The secretary of Iran’s Supreme National Security Council (SNSC), Rear Admiral Ali Shamkhani, said on Saturday that the assassination of General Qasem Soleimani by US forces was Washington’s “biggest gift” to terrorism in the region, according to Press TV.
“Resentment and grudge of the US and the Zionist regime [Israel] against […] Qassem Soleimani and Abu Mahdi al-Muhandis were due to their irreplaceable role in fighting Takfiri terrorism in the region and revealing the US' anti-terrorism charade,” Shamkhani said, addressing a meeting on Soleimani’s killing, according to the outlet.
The meeting, attended by number of Iranian judicial, political, security, intelligence, and military officials, was reportedly dedicated to a discussion on "political and legal aspects" of the extrajudicial killing of the general, one of the most respected figures in Iran, and making necessary decisions to speed up the process of retribution and justice for the assassination, according to Mehr News.
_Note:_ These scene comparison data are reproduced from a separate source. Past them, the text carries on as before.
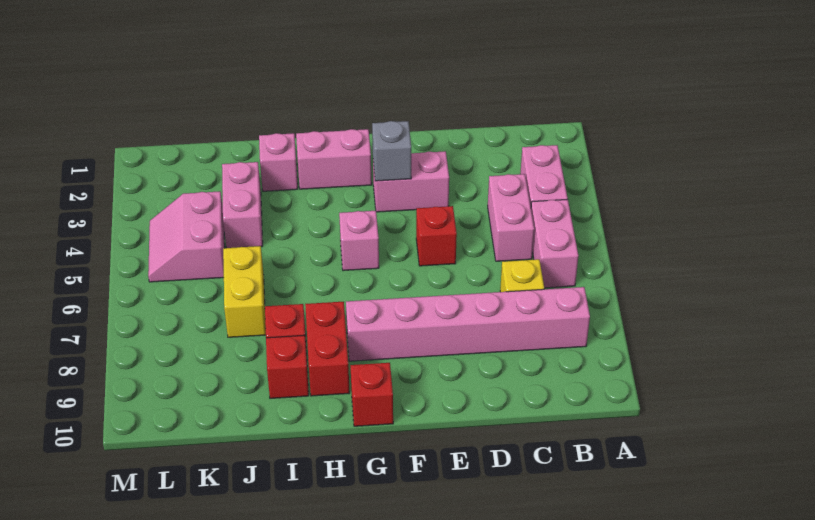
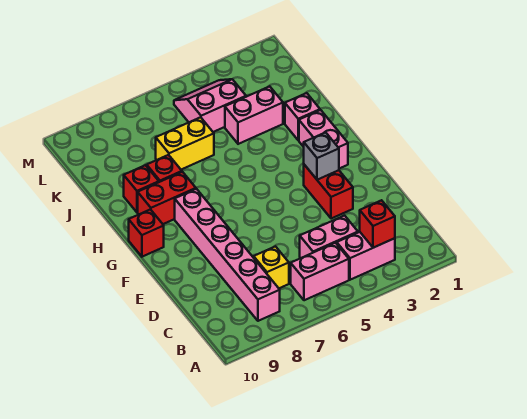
pink 1x2 brick [373,151,449,212] -> red 1x2 brick [304,165,353,219]
red 1x1 brick [416,206,457,266] -> red 1x1 brick moved to [360,200,395,248]
pink 1x1 brick [339,211,379,271] -> none

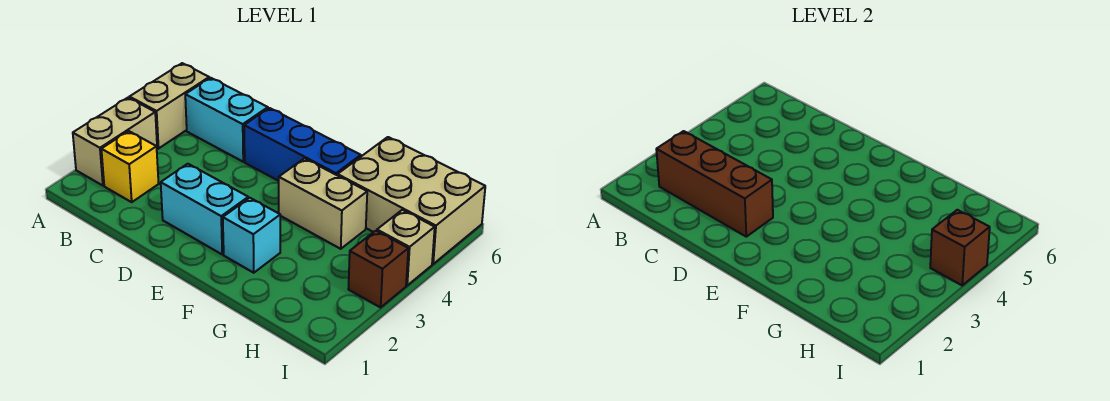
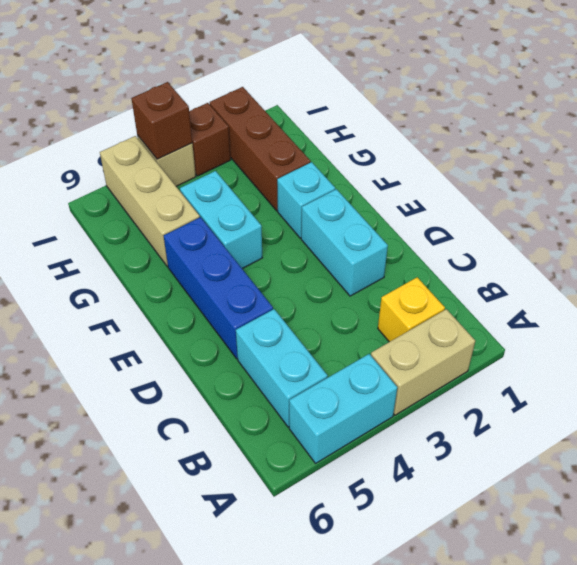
tan 1x2 brick [130,63,209,148] -> cyan 1x2 brick [289,354,397,463]
brown 1x3 brick [656,131,773,237] -> brown 1x3 brick moved to [210,87,311,211]
tan 1x2 brick [279,158,367,249] -> cyan 1x2 brick [180,171,262,269]
tan 2x3 brick [338,137,485,264] -> tan 1x3 brick [100,136,200,267]

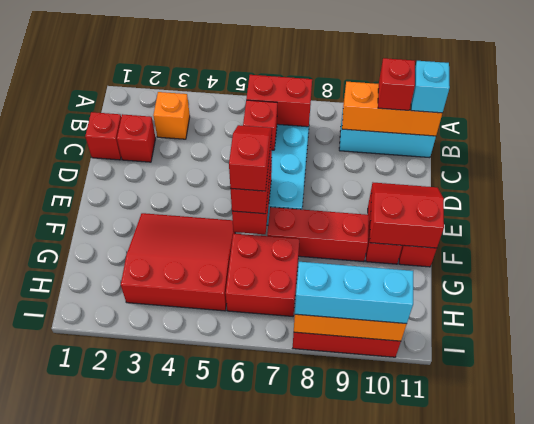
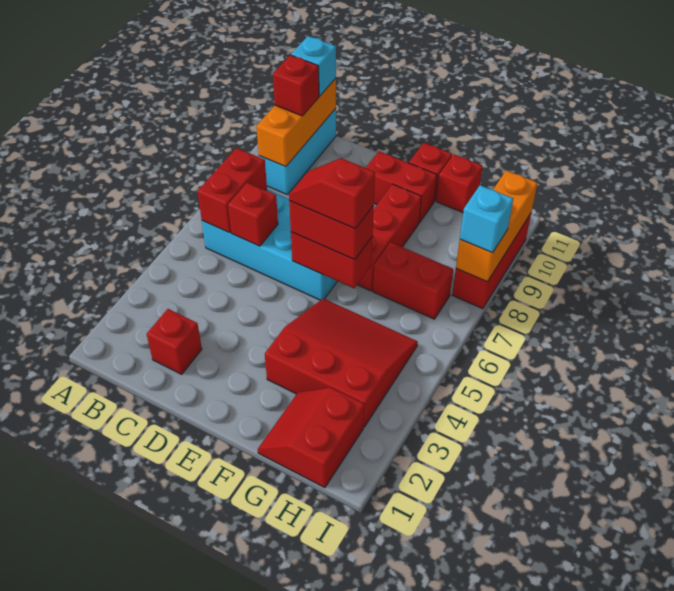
orange 1x1 brick [153,92,190,139] -> none
red 1x1 brick [85,112,121,160] -> red 1x1 brick moved to [436,154,483,212]
red 2x2 slope [370,183,444,248] -> red 2x2 slope moved to [258,387,364,488]
red 3x3 slope [121,213,235,311] -> red 3x3 slope turned to [265,298,418,427]
red 2x2 brick [226,234,299,316] -> red 1x2 brick [373,242,453,319]
cyan 1x3 brick [295,262,413,324] -> cyan 1x1 brick [460,185,513,253]

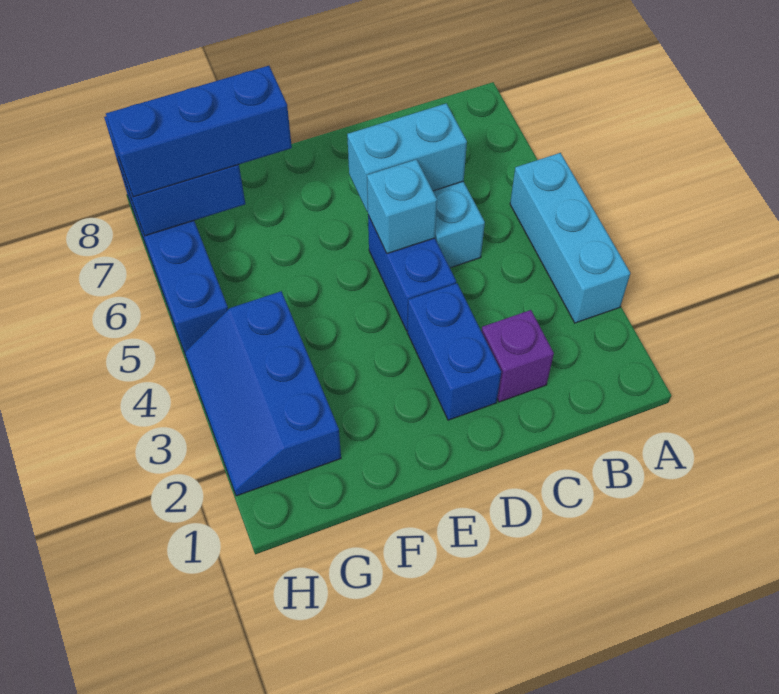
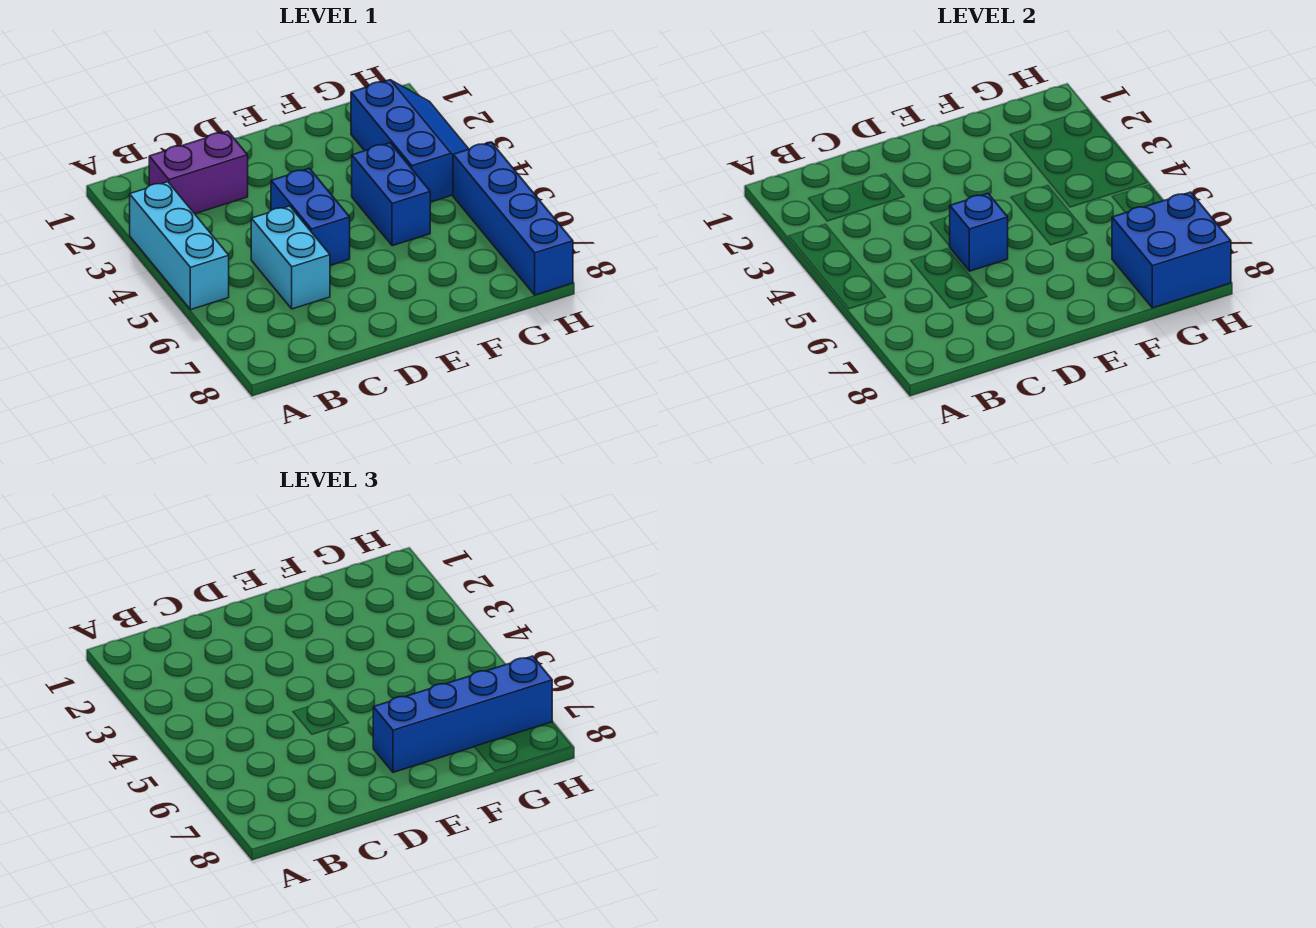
purple 1x1 brick [481,310,554,402] -> purple 1x2 brick [149,131,248,214]
cyan 1x2 brick [347,103,467,212] -> none
blue 1x2 brick [407,283,501,420] -> blue 1x2 brick moved to [352,143,430,246]
cyan 1x1 brick [367,159,437,254] -> blue 1x1 brick [950,193,1008,271]
blue 1x3 brick [106,66,292,197] -> blue 1x4 brick [373,656,552,772]

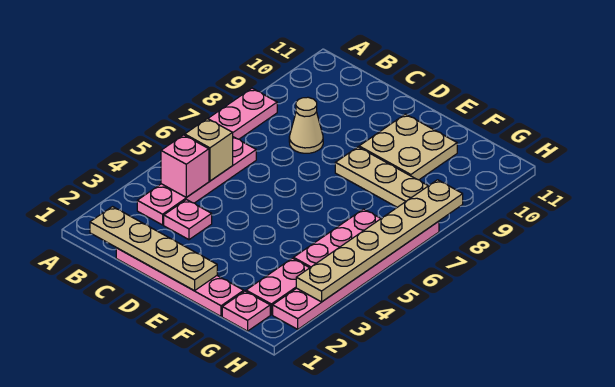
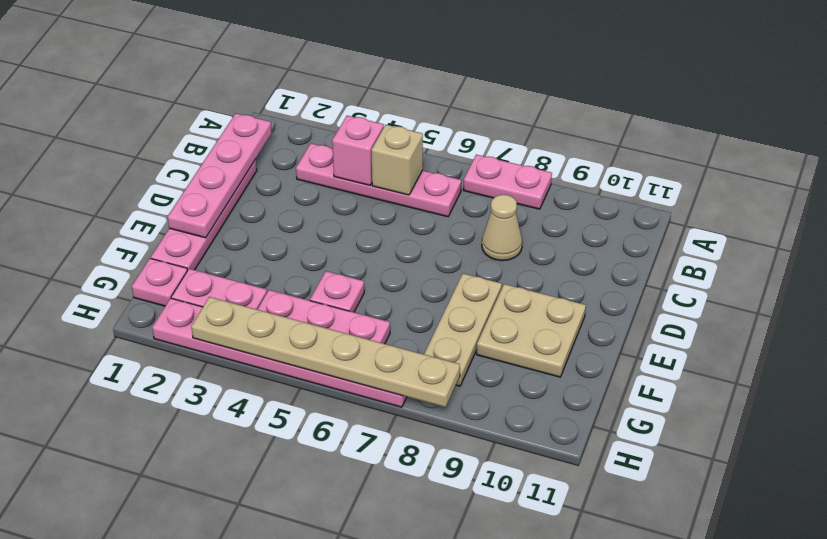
tan 1x4 plate [90,207,217,291] -> pink 1x4 plate [168,113,272,238]
pink 1x1 plate [164,200,212,240] -> pink 1x1 plate moved to [310,271,364,312]

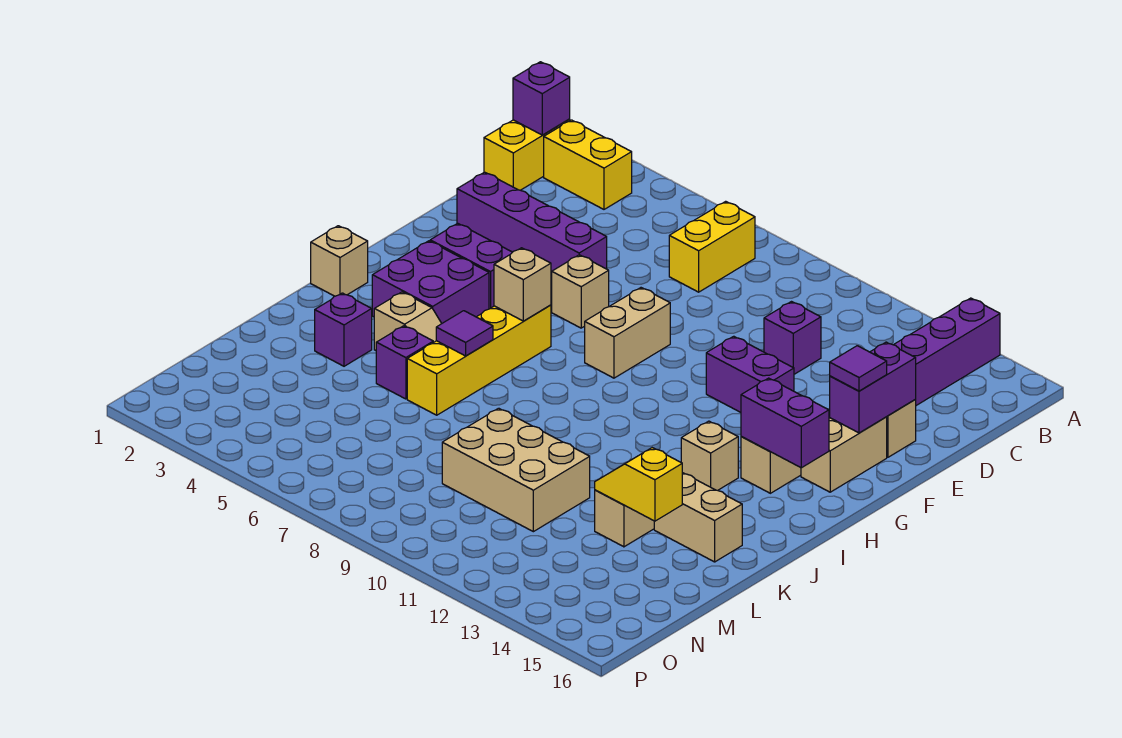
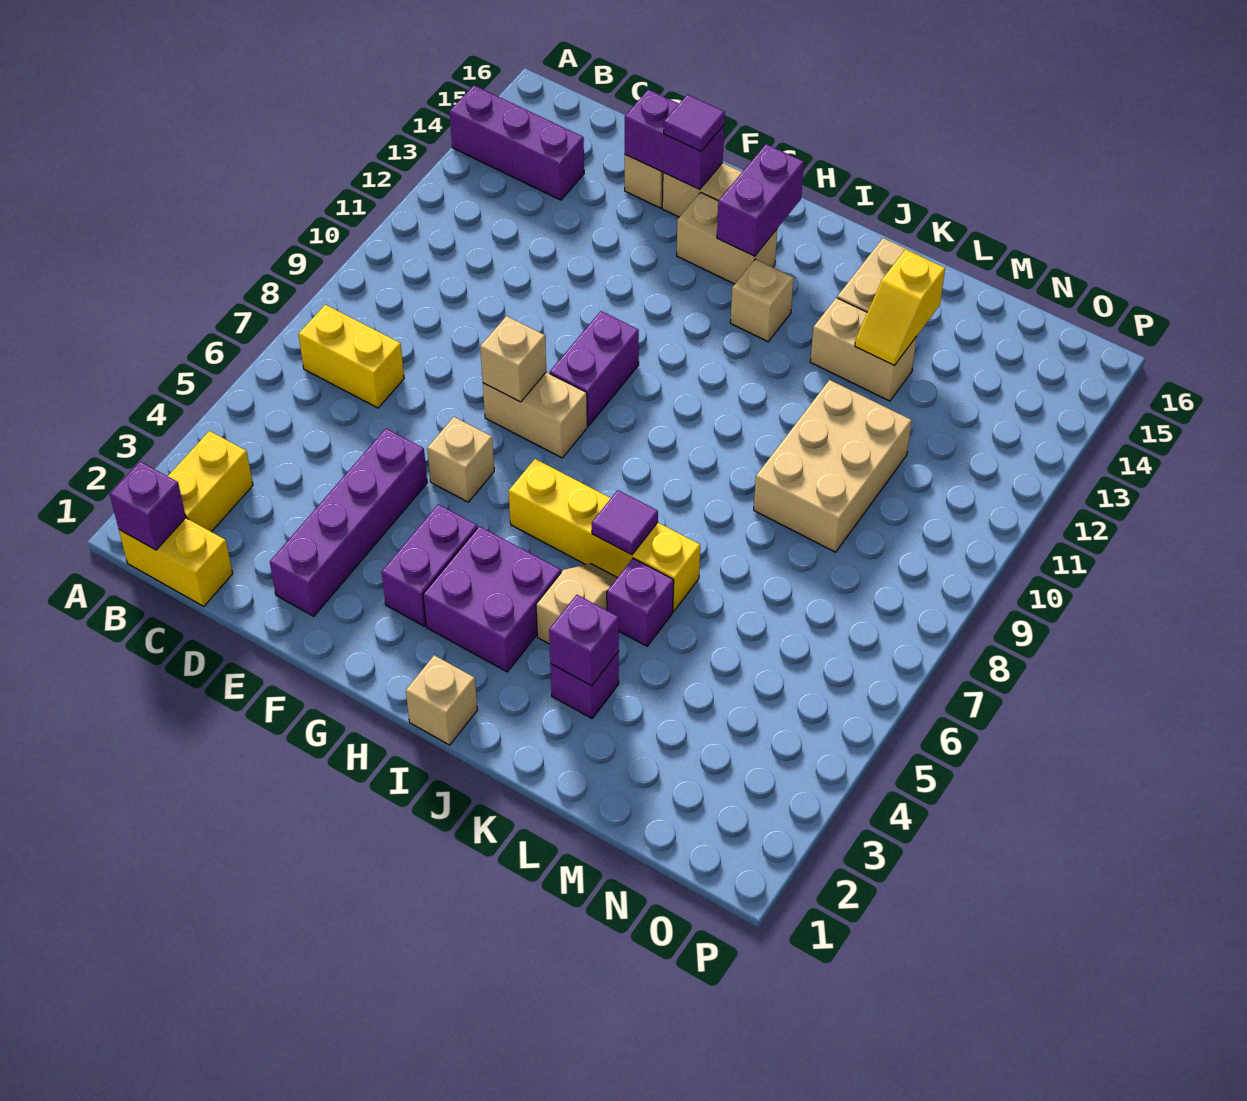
purple 1x1 brick [764,302,821,374] -> purple 1x1 brick moved to [549,595,619,686]
purple 1x2 brick [706,336,794,412] -> purple 1x2 brick moved to [550,311,639,426]
tan 1x1 brick [494,248,551,321] -> tan 1x1 brick moved to [480,316,546,402]

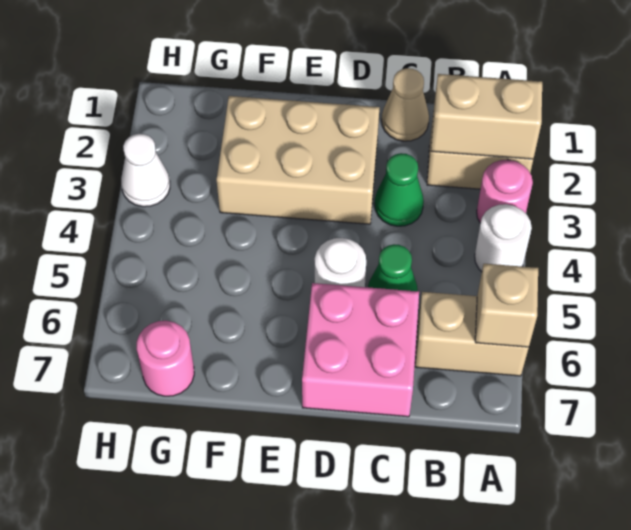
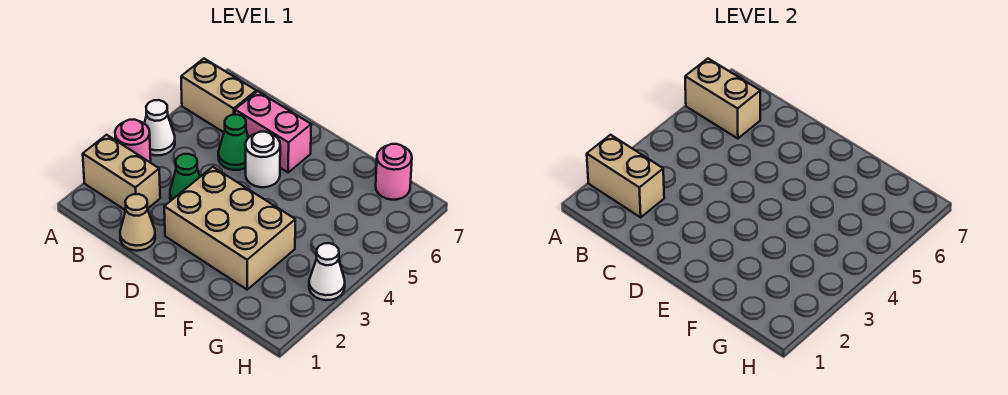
white 1x1 round brick [475,204,532,272] -> white 1x1 cone [144,100,175,155]
tan 1x1 brick [475,264,538,347] -> tan 1x2 brick [685,59,760,139]
pink 2x2 brick [302,283,419,417] -> pink 1x2 brick [235,91,311,172]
Shamkhani said that the international community “must appreciate the efforts and sacrifices” made by the late general Soleimani and al-Muhandis in the fight against terrorism in the region.
On Monday, Tehran’s prosecutor-general, Ali Alqasi-Mehr, announced that Iran has approved a measure to ask Interpol to put US President Donald Trump, along with dozens of US and foreign officials, on its international Red Notice of wanted persons over Soleimani's killing.
“It was possible to identify 36 persons who participated in preparations for and were involved in the assassination of Qasem Soleimani, among them political and military figures from the United States and other countries,” Alqasi-Mehr said in a statement. “At the top of the list is US president Donald Trump”.
Later in the day, an Interpol spokesperson said that they would not consider any Iranian request for Trump's arrest, citing the organization’s guidelines.
“In accordance with Article 3 of Interpol's Constitution, 'it is strictly forbidden for the Organisation to undertake any intervention or activities of a political, military, religious or racial character.' Therefore, if and when such requests are sent to the general secretariat […] Interpol will not consider requests of this kind,” the spokesperson said.
On 3 January, US forces conducted a targeted drone attack against Generals Qasem Soleimani and Abu Mahdi al-Muhandis near the Baghdad International Airport, as the Iranian general was carrying out a goodwill visit to Iraq to normalize Iran’s relations with regional states.
Trump at the time declared that the strike against Soleimani was conducted at his order. The Pentagon confirmed its responsibility for the operation.
Soleimani’s assassination resulted in a major escalation of tensions between Tehran and Washington, with Iran officially responding by launching air strikes against two Iraqi military bases housing US troops.